Depression, Anxiety, and Anger Are Treatable
When I was a kid, we didn’t have restless leg syndrome, dry-eye syndrome, acid reflux disease, or attention deficit hyperactivity disorder. Autism was not listed in the Diagnostic and Statistical Manual of Mental Disorders until 1980. The only people who suffered from depression were overly dramatic artists who wrote tragic autobiographies. People called them cry babies, and those who suffered from anxiety merited an eye roll. They all were “high strung.”
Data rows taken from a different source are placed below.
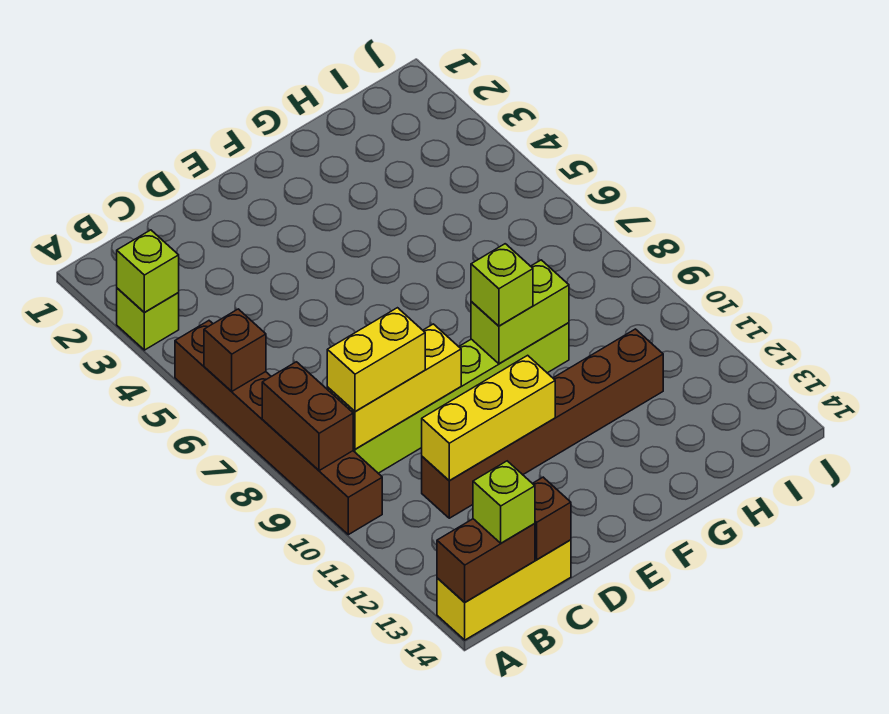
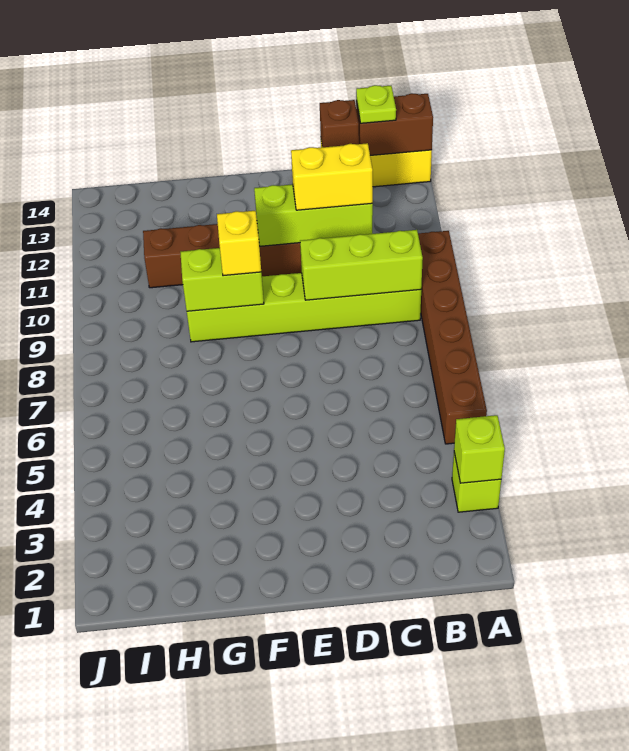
brown 1x1 brick [204,309,266,391] -> none
brown 1x2 brick [262,362,353,471] -> none
yellow 1x3 brick [327,324,461,449] -> lime 1x3 brick [300,230,423,300]
yellow 1x2 brick [327,308,425,411] -> yellow 1x2 brick moved to [291,143,373,210]
lime 1x1 brick [473,461,535,543] -> lime 1x1 plate [356,85,396,123]
yellow 1x3 brick [422,355,555,480] -> lime 1x3 brick [254,184,373,246]
lime 1x1 brick [471,244,533,326] -> yellow 1x1 brick [217,211,261,276]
What we did have back then was the cure-all “suck it up.” Sucking it up was the mother of all home remedies, and it was applied liberally everywhere and for everything.
Today, however, there is great interest in the medical community regarding the precise identification and naming of every possible malady. In many cases this seems like little more than a shameless, “big pharma” grab for money. In other cases, it seems to be worthwhile science, intended to relieve genuine suffering.
For me, I have come to recognize that beginning around age eight, I suffered from anxiety. Standardized testing was tough. Dating was hard. The high school senior trip was impossible. The only medicine available was to rub some dirt into it and walk it off.
When I went to college, this all faded away. I am told that this was probably the result of a sort of self-hypnosis, in which I told myself that anxiety simply did not fit with what I wanted to do with my life. I seemingly sucked it up for good.
After a 30-year career in the Navy, the anxiety reappeared and life became challenging. For a while it felt as if there was only a paper-thin line between absolute wellness and a crushing conviction that I could easily get to a place where leaving the house would be impossible.
I am better now, and I have learned some things. For example, in consulting with physicians, I now know that anxiety, depression, and anger are all strands in the same rope, and that sufferers, whatever their chief symptom, often show signs of all three. I also realized that I was not the only person wrestling with these dreadful issues, and that several of my senior officer peers with whom I served also suffered. I learned that some of them may have traded anxiety or depression for anger, which seemed to be a perfectly acceptable thing to do in the Navy. Think back: while you seldom saw evidently anxious or depressed senior officers, you did see many angry ones. There are members of the medical community who would argue that there is a fine line between officer anger and the anxiety or depression that is more common among young sailors.
Even today anger seems acceptable in the military, while it is widely accepted that an admission of anxiety or depression can permanently sideline an officer. Fear to admit that one suffers from anxiety or depression is supported by examples we all know, and it is legitimate.
There is something very wrong with this picture.
Consider Admiral Jeremy M. Boorda, the former Chief of Naval Operations who took his own life in 1996. The standard explanation of his decision to kill himself reads like the valedictory of a Spartan. Faced with the threat of a scandal in which his personal honor would be questioned over the legitimacy of two Vietnam War combat medals that he wore, he viewed suicide as a noble choice in the face of certain humiliation. Depression is seldom mentioned as a contributing factor. According to studies in the Synopsis of Psychiatry, however, 95 percent of suicides are the consequence of depression or other psychiatric illness.
Just last July, Army Major General John Rossi, two days from being promoted to three stars, took his own life. Reports suggest that General Rossi chose to commit suicide because he was averaging five hours of sleep a night and was worried that he would be over his head in his next job.
It seems evident that to this day, depression is still anathema for officers, even if it is increasingly recognized (and worried about) in our enlisted ranks and among our veterans.
We should all be grateful that our Navy has come to recognize depression and to deal with it in a useful way, at least in the case of enlisted sailors. As for more senior officers, we need to begin to care for them better also—and that means keeping a weather eye out not only for depression and anxiety, but also for unusual anger.
Rather than leaving people with the choice of rubbing some dirt into the wound or sacrificing their careers, we should recognize that anger, depression, and anxiety are treatable.
Captain Eyer served in seven cruisers, commanding three Aegis cruisers: the USS Thomas S. Gates (CG-51), Shiloh (CG-67), and Chancellorsville (CG-62).